-- EXERCISE 1 --
Decide whether each statement agrees with the forum thread about the prop Rusty. Answer yes or no, and quote the deciding words of the thread: (a) Rusty is about three feet tall. (b) The burlap on Rusty was airbrushed. (c) Rusty's tealight will sit in a red bottle.

-- SELECTED EXTRACT --
# Rusty



## dave the dead (Jan 31, 2007)

Another prop to be donated to the Clinton County Skatepark association as a raffle prize. Rusty is about two feet tall, and will have a flickering tealight in her blue bottle...gotta love a redhead.


----------



## Sickie Ickie (Jun 20, 2006)

you're on a roll!


----------



## spideranne (Jul 17, 2006)

I'll buy a raffle ticket. :smileton:


----------



## Lilly (Jun 13, 2006)

Oh I like that one...
what do you do to the burlap it looks darker than normal


----------



## dave the dead (Jan 31, 2007)

Lilly said:


> Oh I like that one...
> what do you do to the burlap it looks darker than normal


I airbrushed it.


----------



## Lady Nyxie (Aug 30, 2006)

Superb.


----------



## CreepyCanmore (Mar 27, 2007)

Great use of material Dave. Creepy little guy.


----------



## beelce (Jul 21, 2007)

Nice !!


----------



## Tyler (Jul 17, 2008)

Sweet, great new prop Dave, everyone will be raffelin'.

-- SUPPLIED ENTRIES --
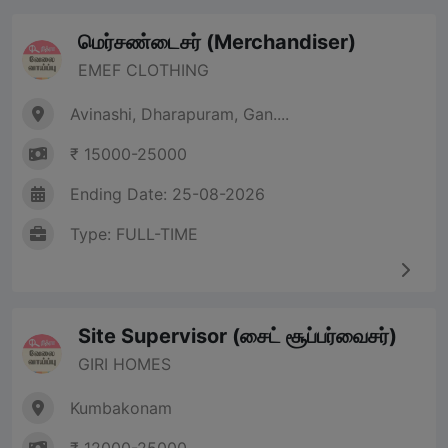
மெர்சண்டைசர் (Merchandiser)
EMEF CLOTHING
Avinashi, Dharapuram, Gan....
₹ 15000-25000
Ending Date: 25-08-2026
Type: FULL-TIME
Site Supervisor (சைட் சூப்பர்வைசர்)
GIRI HOMES
Kumbakonam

-- EXERCISE 2 --
Output every line of the records as a numbered list. Skip blank lines and leave out the pictures.

-- ANSWER SECTION 1 --
(a) No: "Rusty is about two feet tall"
(b) Yes: "I airbrushed it."
(c) No: "will have a flickering tealight in her blue bottle"

-- ANSWER SECTION 2 --
1. மெர்சண்டைசர் (Merchandiser)
2. EMEF CLOTHING
3. Avinashi, Dharapuram, Gan....
4. ₹ 15000-25000
5. Ending Date: 25-08-2026
6. Type: FULL-TIME
7. Site Supervisor (சைட் சூப்பர்வைசர்)
8. GIRI HOMES
9. Kumbakonam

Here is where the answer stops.